— TASK INSTRUCTIONS —
When the line with "left shoulder: (49, 125)" is found, repeat it and all lines that follow it exactly, stopping at the end of the listing.

— EXERCISE MATERIALS —
□ □ □

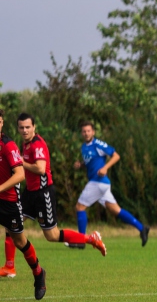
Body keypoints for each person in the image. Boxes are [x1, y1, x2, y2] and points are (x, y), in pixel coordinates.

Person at [2, 114, 106, 273]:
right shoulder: (26, 144)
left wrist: (21, 162)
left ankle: (90, 239)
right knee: (11, 225)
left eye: (28, 127)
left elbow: (40, 168)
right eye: (21, 127)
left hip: (43, 194)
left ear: (34, 127)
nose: (25, 130)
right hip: (29, 193)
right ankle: (10, 266)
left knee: (52, 235)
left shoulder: (37, 144)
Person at [73, 121, 149, 246]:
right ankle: (142, 228)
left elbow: (116, 156)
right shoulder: (84, 147)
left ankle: (81, 241)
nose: (86, 133)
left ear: (93, 132)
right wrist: (81, 165)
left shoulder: (98, 144)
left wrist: (105, 167)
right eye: (84, 131)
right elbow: (91, 162)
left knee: (80, 207)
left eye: (88, 131)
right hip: (100, 184)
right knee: (116, 210)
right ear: (81, 133)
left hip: (98, 182)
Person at [0, 109, 47, 298]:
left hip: (9, 202)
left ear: (1, 123)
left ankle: (38, 272)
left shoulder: (8, 146)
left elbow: (20, 175)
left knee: (19, 241)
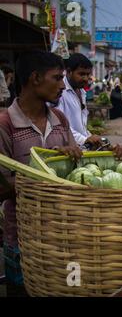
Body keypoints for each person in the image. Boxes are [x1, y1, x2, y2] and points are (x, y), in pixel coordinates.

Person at [0, 51, 83, 296]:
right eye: (57, 78)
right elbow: (2, 187)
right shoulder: (5, 124)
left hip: (63, 237)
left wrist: (73, 158)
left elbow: (75, 174)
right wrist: (46, 172)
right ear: (35, 78)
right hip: (24, 239)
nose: (62, 86)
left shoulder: (59, 119)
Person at [56, 53, 122, 155]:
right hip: (67, 151)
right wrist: (84, 139)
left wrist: (92, 138)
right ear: (69, 72)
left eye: (88, 74)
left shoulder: (81, 92)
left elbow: (81, 127)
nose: (86, 78)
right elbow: (59, 127)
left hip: (81, 150)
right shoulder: (60, 92)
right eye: (81, 74)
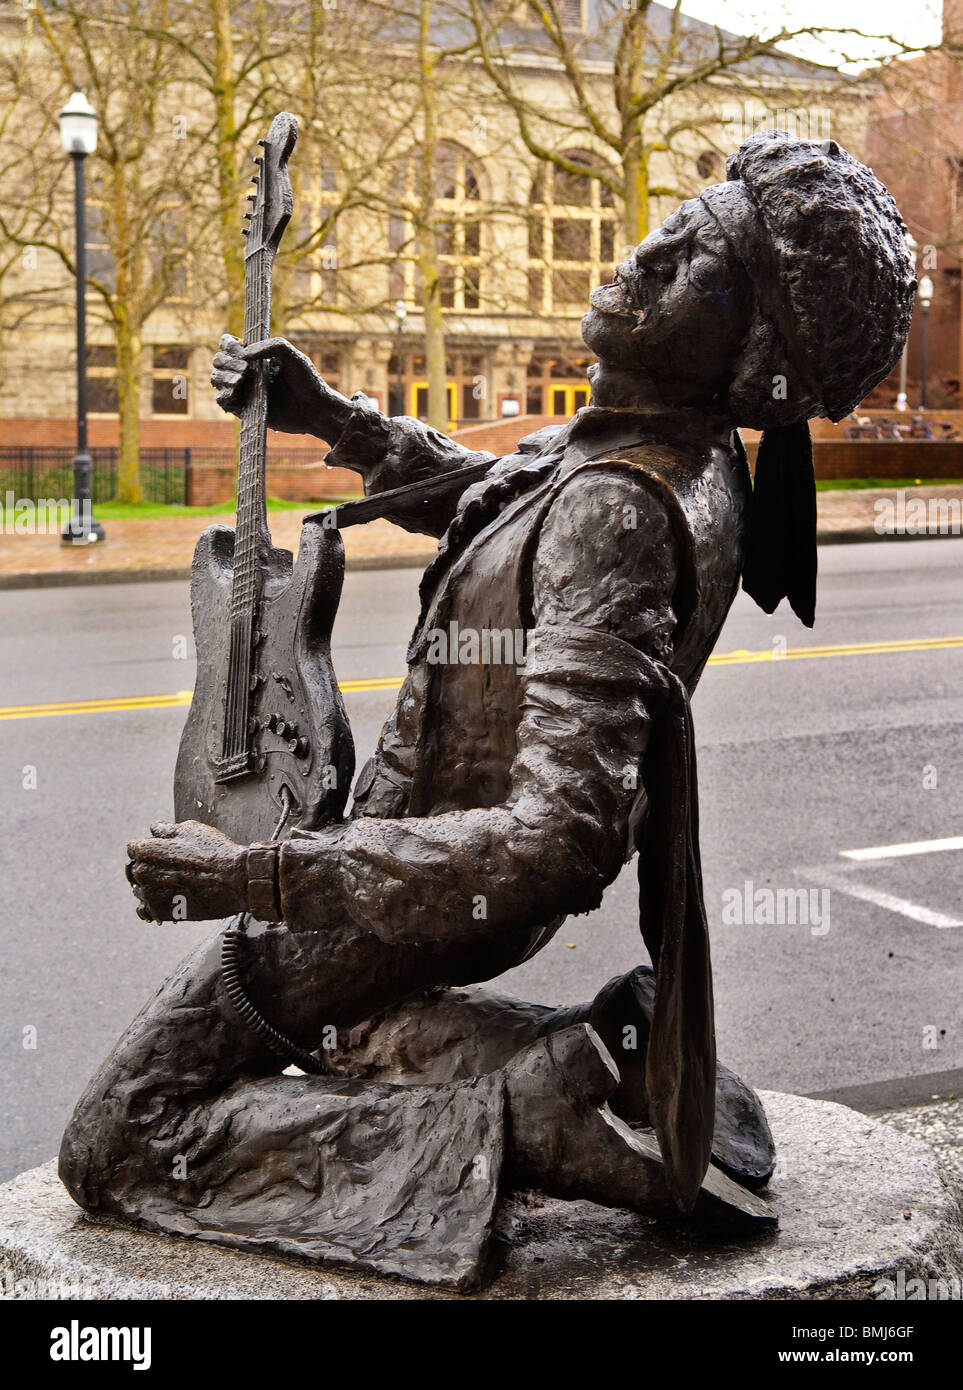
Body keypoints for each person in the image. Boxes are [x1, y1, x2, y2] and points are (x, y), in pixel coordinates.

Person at [60, 132, 915, 1290]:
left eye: (700, 269)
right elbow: (493, 494)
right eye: (678, 220)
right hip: (409, 874)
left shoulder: (621, 507)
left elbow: (561, 842)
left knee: (125, 1133)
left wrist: (253, 876)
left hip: (408, 885)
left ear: (749, 356)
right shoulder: (649, 446)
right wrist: (337, 418)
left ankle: (514, 1122)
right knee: (349, 1035)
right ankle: (561, 1068)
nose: (652, 249)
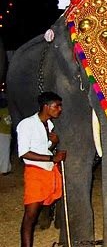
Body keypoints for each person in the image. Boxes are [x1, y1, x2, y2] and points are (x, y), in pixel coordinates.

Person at [16, 91, 67, 247]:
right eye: (56, 106)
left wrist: (53, 143)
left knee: (37, 211)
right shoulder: (26, 124)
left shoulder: (49, 125)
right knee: (30, 217)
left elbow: (42, 148)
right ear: (46, 106)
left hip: (48, 172)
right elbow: (24, 152)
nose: (60, 109)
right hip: (35, 173)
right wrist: (53, 158)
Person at [0, 97, 12, 175]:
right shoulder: (6, 111)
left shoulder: (6, 110)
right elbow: (8, 122)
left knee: (4, 151)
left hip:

□ □ □

— ANSWER AREA —
left shoulder: (49, 125)
right knee: (30, 217)
left elbow: (42, 148)
right ear: (46, 106)
left hip: (48, 172)
right elbow: (24, 152)
nose: (60, 109)
right hip: (35, 173)
right wrist: (53, 158)
Person at [0, 97, 12, 175]:
right shoulder: (6, 111)
left shoulder: (6, 110)
right elbow: (8, 122)
left knee: (4, 151)
left hip:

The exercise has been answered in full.